Er hielt zudem zehn von 35 Elfmetern, blieb einmal rund anderthalb Jahre ohne Niederlage, feierte die längste Serie ohne Auswärtspleite, die es je im deutschen Fußball gab, stieg schließlich von der Südstaffel der Oberliga Nordost über die Regionalliga Nord bis in die 3. Liga auf, wo er nun auch noch den Klassenerhalt feiern konnte.

Horvat ist das Aushängeschild der erfolgreichsten HFC-Generation seit Ende der 80er Jahre, aus der heute noch Ex-Kapitän Nico Kanitz (188 Spiele), Abwehrlegende Jan Benes (160 Spiele) und Mittelfeldmann Marco Hartmann (117 Spiele) das rot-weiße Dress tragen. Mit Horvats Abgang, dem Karriereende von Kanitz und Hartmanns Wechsel nach Dresden endet so eine ganze Ära: Nur Jan Benes, seinerzeit eigentlich bloß als Zugabe zu Wunschstürmer Milan Janecek aus Sangerhausen geholt, wird in der kommenden Saison noch übrig sein aus dem Kader, mit dem der Wandel des tief gestürzten, außerhalb des eigenen Fanlagers verhassten und von den Medien geschnittenen ehemaligen DDR-Oberligisten zum Lieblingsklub der mitteldeutschen Polit-Hautevolee, der linkischen Volkstribune, des Mittelstandes und des Mitteldeutschen Rundfunks begann.

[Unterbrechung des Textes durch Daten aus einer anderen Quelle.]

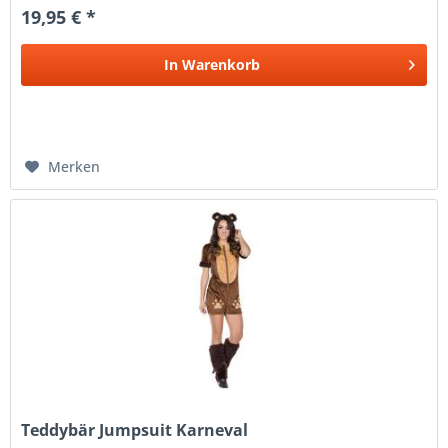
19,95 € *
In
Warenkorb
Merken
Teddybär Jumpsuit Karneval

Der Abschied von Kanitz, Hartmann, Horvat und womöglich auch Benes ist der Abschied von der Generation Aufstieg, von der goldenen Generation, die den Pokal mehrfach nach Halle holte, schon als in Magdeburg noch jemand glaubte, ein Abonnement darauf zu haben, und die die Zuschauerzahlen verzehnfachte.

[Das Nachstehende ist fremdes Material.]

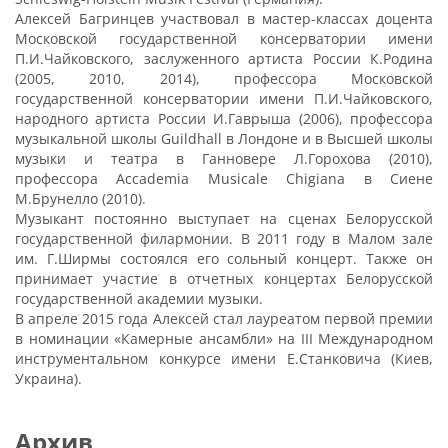
Алексей Багринцев участвовал в мастер-классах доцента
Московской государственной консерватории имени
П.И.Чайковского, заслуженного артиста России К.Родина
(2005, 2010, 2014), профессора Московской
государственной консерватории имени П.И.Чайковского,
народного артиста России И.Гаврыша (2006), профессора
музыкальной школы Guildhall в Лондоне и в Высшей школы
музыки и театра в Ганновере Л.Горохова (2010),
профессора Accademia Musicale Chigiana в Сиене
М.Брунелло (2010).
Музыкант постоянно выступает на сценах Белорусской
государственной филармонии. В 2011 году в Малом зале
им. Г.Ширмы состоялся его сольный концерт. Также он
принимает участие в отчетных концертах Белорусской
государственной академии музыки.
В апреле 2015 года Алексей стал лауреатом первой премии
в номинации «Камерные ансамбли» на III Международном
инструментальном конкурсе имени Е.Станковича (Киев,
Украина).
Архив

Horvat, von sprachspielerisch veranlagten Anhängern wegen des saubereren Reim auf "Torwart" bis heute "Horvart" genannt, hätte weitermachen können. Er sei "immer noch in Top-Form", hatte HFC-Manager Ralph Kühne zuletzt erklärt. Doch das "immer noch" sagt alles - und 200 Spiele sind auch genug. Horvat geht zurück nach Kroatien. Was in Erinnerung bleibt, ist nicht einmal der Mann, der auf dem Platz so herausragend war, nicht einmal der Elfmetertöter und leidenschaftlich dirigierende Schlußmann, nicht der Mann, der im Moment des größten Triumphes nicht in die Fankurve stürmte, sondern zu seiner Frau auf die Tribüne..

Was vor allem bleibt, ist eine winzige, stille Szene vom Tag des Aufstiegs in die Regionalliga im Jahr 2009. Eben hatte die Hirnlos-Fraktion aus der Fankurve den Triumph gefeiert, indem sie das eigene Stadion zerlegt hatte. Nun tobten draußen vor dem alten Kurt-Wabbel-Stadion Fans und Mitspieler im bemühten Siegesrausch, um den Schock des Geschehenen möglichst schnell zu vergessen. Drinnen spielte Darko Horvat mit ein paar Kindern Fußball.



Abschieds-Fotogalerie
Sonderseite beim MDR

5 Kommentare:

Anonym hat gesagt…

Biber? Hunde? Biberhunde? Fußball?
Im (noch lebendigen) Geiste M. Reich-Ranickis: Wenn eine Geschichte gut geschrieben ist, ist es egal, um was es geht.

ppq hat gesagt…

biberhund

Anonym hat gesagt…

Was kümmert das die sprichwörtliche deutsche Eiche ?

Teja hat gesagt…

Extremst sympathisch rüberkommender Mensch bzw. schön geschriebene Laudatio.

Volker hat gesagt…

Da hat er ja mal Pech gehabt, wenn er jetzt aussteigt. Sonst könnte er nämlich in der nächsten Saison Dynamo Dresden aus nächster Nähe beobachten.